Making Sense of the Omicron Variant's Transmissibility and Infectivity

Co-published on Publish0x.

Introduction

Earlier this month, I wrote about how governments around the world were largely overreacting to the Omicron variant of SARS-COV-2. Based on early data, the symptoms from the Omicron cases in South Africa were mild and the case fatality rate appeared to be significantly lower than previous variants. On top of that, the virus inherited an amino acid sequence from the common cold which might have contributed to its higher transmission rate and milder symptoms.

Now more time has passed, there is more information on the Omicron variant. The scientific literature that I read particularly looked at what cells the virus targets and the spike protein's binding efficiency.

Why is Omicron so Contagious?

On December 15, HKUMed published a short summary on its research into Omicron's infectivity. Its research revealed that unlike original and Delta variants which largely infect the lungs and less so in the bronchi, Omicron largely infects the bronchi and less so in the lungs. Relatively, Omicron has over 70x the infectivity over the other variants in the bronchi and 10x the infectivity in the lungs.

How is this data significant? In order to interpret the data, we need to look at the lung anatomy. The trachea goes down the neck and divides into two main bronchi, the left and right. The main bronchi will divide into lobar bronchi which correspond with the 2 lobes of the left lung and 3 lobes of the right lung. The lobar bronchi will further divide into smaller and smaller branches until we reach the aveoli. These are extremely small sacs wrapped with capillaries where red blood cells exchange oxygen and carbon dioxide.

Where the virus infects in the respiratory tract will determine the types and the severity of symptoms. The reason why the original and Delta variants were pretty serious was because they infected the lung tissue. When a SARS-COV-2 virus infects a lung cell, the cell will release cytokines to recruit white blood cells like macrophages and neutrophils. The problem is that as this happens, the blood vessels at the aveoli become more permeable which allows fluid to build up more easily. This will ultimately interfere with an individual's capacity to exchange oxygen and carbon dioxide.

In contrast, the Omicron variant mostly resides in the bronchi or the upper respiratory tract. While fluid will still build up as a result of a cytokine storm, it is easier to expel the fluid via coughing. As a result, health outcomes like pulmonary edema (i.e. swelling in the lungs) are less likely. Of course, this also makes the virus more transmissible as the cough droplets can potentially spread the pathogen to other individuals.

Omicron's Spike Protein Binding Efficiency

A virus infects a cell through hijacking its ribosomes to synthesize the proteins that make up the capsule and spike proteins. However, all of that is moot if the virus cannot (1) reliably bind to the cell receptor for entry and (2) cleave from the host cell to exit. Failure to bind to the receptor means the virus cannot release its genetic material for replication. If a virus cannot cleave from the host cells, then it cannot infect other cells.

Meng et al. (2021) observed the fusogenecity (i.e. the capacity of a virus to fuse with the host cell) and cleavage efficiency of the Omicron variant.
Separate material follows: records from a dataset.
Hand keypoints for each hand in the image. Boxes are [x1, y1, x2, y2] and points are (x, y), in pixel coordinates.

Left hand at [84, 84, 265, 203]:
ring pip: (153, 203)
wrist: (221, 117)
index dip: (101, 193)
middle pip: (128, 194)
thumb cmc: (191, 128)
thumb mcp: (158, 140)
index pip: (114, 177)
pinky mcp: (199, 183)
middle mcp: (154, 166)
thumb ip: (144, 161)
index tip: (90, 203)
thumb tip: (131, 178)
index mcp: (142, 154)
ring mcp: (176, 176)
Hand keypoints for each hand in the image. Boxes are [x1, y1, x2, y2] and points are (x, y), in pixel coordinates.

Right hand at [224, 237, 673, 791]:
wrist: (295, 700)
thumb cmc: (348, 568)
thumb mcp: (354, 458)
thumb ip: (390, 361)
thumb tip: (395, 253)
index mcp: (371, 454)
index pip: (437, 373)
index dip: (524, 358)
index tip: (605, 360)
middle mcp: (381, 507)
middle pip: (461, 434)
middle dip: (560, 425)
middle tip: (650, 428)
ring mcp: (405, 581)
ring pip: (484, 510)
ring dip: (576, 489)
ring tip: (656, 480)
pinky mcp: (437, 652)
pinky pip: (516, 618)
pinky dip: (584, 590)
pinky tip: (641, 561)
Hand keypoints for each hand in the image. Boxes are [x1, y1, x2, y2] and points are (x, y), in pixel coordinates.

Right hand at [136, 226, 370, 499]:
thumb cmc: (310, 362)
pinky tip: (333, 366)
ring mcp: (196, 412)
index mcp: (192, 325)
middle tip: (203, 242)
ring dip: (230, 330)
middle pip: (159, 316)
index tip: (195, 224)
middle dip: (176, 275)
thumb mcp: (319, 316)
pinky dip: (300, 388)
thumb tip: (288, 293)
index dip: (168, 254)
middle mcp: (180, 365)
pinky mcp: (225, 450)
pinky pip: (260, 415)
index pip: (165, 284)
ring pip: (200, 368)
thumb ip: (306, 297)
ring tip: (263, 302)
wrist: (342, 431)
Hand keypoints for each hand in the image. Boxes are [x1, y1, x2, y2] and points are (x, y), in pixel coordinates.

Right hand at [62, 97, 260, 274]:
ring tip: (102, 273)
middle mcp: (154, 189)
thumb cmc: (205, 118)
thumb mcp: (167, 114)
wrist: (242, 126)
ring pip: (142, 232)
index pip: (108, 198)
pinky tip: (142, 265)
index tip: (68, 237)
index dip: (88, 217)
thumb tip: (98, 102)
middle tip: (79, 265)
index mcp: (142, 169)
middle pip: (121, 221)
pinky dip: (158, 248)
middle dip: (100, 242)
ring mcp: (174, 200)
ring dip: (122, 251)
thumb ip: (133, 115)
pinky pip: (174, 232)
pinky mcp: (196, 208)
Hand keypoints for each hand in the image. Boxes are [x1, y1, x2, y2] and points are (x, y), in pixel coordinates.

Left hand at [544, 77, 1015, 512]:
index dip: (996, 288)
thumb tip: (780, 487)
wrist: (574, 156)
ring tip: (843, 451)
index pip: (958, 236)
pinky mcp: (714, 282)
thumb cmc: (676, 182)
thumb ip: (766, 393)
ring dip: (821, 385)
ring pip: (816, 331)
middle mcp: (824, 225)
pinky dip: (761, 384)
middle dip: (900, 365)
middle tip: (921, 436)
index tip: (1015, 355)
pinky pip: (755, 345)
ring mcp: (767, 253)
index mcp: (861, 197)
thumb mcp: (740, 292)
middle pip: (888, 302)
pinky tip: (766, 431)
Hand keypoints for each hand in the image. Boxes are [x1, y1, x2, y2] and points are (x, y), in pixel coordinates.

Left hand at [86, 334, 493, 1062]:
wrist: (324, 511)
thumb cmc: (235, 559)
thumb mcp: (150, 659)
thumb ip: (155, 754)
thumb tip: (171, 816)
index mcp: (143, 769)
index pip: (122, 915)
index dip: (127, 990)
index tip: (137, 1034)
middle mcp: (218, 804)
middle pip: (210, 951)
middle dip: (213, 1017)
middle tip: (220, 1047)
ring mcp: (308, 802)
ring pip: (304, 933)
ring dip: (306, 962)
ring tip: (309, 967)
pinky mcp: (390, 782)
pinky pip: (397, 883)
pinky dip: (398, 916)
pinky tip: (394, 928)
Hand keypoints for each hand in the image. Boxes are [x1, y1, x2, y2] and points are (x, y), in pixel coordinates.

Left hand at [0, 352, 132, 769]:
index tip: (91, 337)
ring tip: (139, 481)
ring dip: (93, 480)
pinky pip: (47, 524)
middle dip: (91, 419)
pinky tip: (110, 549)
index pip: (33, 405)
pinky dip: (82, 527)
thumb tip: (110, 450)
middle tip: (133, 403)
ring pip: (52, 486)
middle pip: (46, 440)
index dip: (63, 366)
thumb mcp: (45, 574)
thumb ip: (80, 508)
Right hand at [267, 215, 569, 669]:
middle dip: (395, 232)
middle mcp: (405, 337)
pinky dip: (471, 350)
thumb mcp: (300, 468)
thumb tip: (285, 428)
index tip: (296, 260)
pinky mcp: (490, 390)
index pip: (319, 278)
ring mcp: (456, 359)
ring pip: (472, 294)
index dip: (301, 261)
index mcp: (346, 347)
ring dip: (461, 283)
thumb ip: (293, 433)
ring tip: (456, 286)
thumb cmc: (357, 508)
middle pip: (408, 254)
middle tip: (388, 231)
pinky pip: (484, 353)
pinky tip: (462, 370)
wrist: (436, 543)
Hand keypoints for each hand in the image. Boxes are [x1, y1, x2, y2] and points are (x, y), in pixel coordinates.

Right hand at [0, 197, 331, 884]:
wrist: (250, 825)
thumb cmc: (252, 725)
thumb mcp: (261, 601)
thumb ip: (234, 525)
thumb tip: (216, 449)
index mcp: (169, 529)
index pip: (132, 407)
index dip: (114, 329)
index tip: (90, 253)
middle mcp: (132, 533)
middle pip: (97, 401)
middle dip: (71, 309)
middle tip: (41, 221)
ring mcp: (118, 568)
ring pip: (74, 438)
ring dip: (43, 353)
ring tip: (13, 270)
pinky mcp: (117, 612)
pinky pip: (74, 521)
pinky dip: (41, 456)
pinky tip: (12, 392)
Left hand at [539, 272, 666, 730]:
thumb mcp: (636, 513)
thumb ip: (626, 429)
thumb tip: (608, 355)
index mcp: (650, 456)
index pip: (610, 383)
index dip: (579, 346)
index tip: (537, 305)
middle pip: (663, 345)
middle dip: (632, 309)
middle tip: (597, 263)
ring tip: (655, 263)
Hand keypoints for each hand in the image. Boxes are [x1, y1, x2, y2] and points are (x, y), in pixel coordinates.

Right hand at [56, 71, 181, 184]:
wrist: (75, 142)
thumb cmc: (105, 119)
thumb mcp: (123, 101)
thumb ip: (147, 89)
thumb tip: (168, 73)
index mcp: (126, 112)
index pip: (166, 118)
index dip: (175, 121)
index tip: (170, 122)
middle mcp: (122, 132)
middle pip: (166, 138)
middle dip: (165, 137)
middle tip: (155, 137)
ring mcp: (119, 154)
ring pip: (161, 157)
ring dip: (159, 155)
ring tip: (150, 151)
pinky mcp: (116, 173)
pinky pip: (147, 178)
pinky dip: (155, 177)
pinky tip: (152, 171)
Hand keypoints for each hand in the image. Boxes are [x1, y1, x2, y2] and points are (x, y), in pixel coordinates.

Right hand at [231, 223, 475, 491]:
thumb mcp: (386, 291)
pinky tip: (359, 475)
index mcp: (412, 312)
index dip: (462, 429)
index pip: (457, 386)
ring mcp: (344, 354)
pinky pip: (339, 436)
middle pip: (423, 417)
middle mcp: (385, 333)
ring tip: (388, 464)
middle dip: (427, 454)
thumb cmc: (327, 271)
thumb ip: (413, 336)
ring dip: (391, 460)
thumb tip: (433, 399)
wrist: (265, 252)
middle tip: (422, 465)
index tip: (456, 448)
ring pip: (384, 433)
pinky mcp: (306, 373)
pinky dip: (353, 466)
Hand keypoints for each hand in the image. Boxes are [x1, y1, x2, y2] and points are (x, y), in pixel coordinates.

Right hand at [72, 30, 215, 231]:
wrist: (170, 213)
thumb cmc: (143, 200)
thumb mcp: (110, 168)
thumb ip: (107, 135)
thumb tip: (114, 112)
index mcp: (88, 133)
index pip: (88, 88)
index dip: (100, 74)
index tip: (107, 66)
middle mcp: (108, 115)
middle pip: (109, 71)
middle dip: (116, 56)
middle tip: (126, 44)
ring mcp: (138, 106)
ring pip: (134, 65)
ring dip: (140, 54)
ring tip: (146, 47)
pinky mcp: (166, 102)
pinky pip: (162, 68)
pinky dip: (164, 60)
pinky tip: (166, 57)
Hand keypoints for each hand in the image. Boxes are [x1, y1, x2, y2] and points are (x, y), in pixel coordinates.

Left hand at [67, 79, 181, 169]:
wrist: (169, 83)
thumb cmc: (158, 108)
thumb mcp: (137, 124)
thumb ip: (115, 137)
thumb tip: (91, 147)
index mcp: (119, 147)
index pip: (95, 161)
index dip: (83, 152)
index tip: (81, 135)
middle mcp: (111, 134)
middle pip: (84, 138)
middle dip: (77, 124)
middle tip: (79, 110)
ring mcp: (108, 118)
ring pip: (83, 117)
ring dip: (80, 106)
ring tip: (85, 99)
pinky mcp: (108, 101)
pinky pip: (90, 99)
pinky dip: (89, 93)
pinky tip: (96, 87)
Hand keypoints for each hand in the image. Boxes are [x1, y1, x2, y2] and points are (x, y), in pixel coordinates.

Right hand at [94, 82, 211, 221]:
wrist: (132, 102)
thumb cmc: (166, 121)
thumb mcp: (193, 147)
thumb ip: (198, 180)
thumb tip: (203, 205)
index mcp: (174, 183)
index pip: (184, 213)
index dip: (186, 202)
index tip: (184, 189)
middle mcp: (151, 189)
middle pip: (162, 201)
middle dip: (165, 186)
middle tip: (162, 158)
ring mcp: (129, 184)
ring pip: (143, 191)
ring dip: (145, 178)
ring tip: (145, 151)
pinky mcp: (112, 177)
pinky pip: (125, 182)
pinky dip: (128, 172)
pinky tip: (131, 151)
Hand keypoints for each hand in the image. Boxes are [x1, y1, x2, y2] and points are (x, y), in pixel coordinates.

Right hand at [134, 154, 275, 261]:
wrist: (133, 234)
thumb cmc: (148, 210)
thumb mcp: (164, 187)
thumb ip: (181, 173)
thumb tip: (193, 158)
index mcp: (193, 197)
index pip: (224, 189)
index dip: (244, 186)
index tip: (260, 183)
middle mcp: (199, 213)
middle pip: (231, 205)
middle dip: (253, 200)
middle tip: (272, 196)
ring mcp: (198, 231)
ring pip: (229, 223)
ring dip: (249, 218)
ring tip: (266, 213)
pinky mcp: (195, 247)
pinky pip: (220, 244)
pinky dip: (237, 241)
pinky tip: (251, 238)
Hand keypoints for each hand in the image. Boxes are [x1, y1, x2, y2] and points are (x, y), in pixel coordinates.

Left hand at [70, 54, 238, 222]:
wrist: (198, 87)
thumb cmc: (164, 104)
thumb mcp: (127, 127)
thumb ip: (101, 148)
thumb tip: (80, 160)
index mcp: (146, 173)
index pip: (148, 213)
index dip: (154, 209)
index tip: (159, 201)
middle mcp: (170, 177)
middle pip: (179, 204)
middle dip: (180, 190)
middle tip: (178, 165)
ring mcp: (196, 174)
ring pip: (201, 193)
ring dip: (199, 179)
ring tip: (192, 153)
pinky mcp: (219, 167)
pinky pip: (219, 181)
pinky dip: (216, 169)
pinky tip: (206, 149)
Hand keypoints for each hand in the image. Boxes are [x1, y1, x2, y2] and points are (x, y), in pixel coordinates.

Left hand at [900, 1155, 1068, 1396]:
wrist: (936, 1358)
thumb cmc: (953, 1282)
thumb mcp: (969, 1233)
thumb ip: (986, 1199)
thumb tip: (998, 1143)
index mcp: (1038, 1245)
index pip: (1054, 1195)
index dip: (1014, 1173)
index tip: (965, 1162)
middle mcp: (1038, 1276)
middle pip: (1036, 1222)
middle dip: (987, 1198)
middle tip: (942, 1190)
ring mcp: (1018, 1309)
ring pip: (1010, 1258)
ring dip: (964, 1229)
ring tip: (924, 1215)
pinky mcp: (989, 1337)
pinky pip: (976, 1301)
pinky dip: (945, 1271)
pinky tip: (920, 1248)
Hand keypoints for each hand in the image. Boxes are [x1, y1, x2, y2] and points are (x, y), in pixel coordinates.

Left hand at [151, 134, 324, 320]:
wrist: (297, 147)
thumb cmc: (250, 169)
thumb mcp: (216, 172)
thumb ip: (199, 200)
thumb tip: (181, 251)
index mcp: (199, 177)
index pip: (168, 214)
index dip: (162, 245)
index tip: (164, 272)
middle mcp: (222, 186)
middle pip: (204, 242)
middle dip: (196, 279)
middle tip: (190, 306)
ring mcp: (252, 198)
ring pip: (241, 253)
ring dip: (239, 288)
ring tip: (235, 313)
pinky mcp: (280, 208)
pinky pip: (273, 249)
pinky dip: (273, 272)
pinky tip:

The research found that the Omicron variant exhibited lower infectivity in the lung tissue and slightly higher infectivity in lung epithelial cells (i.e. the upper respiratory tract). This mostly coincides with what HKUMed observed.

The study used green fluorescent protein (GFP) to detect and measure the cell fusion activity of the original, Delta, and Omicron strains. If the viruses can reliably fuse with host cells, then the amount of GFP should be high. If the spike proteins have poor binding efficiency, however, then the host cells will yield less GFP. Results revealed that over a 16 hour period, the Omicron variant yielded substantially less GFP than the original and Delta variants, suggesting poor binding efficiency.

On top of the poorer fusogenecity, the study concluded that the Omicron variant's "observed cleavage efficiency is lower than for wild type Wuhan-1
D614G and Delta". Both of these factors suggest that the Omicron is less efficient at invading host cells and proliferating to other host cells than other variants.

The study also looked at the neutralization efficiency against the Omicron variant with and without a booster vaccine. Results showed little difference in neutralization 1 month versus 6 months post-2nd dose. In comparison, neutralization rose on average post-booster.

Closing Thoughts

After more data has come in, it looks like while Omicron variant is more contagious than the Delta variant, it is not as severe as the latter or the original strain. The higher transmissibility is the result of Omicron having a higher affinity for the upper respiratory tract. However, because the strain has a significantly lower affinity for lung cells than previous variants, severe symptoms such as pulmonary edema are more unlikely.

As shown by Meng et al. (2021), the Omicron variant is less efficient at injecting its genetic material into the host cells it is attempting to infect. On top of that, it is worse at cleaving from the host cells than previous strains, meaning it cannot proliferate as reliably. This double-whammy of inefficiency may ultimately explain the milder symptoms and lower case fatality rate.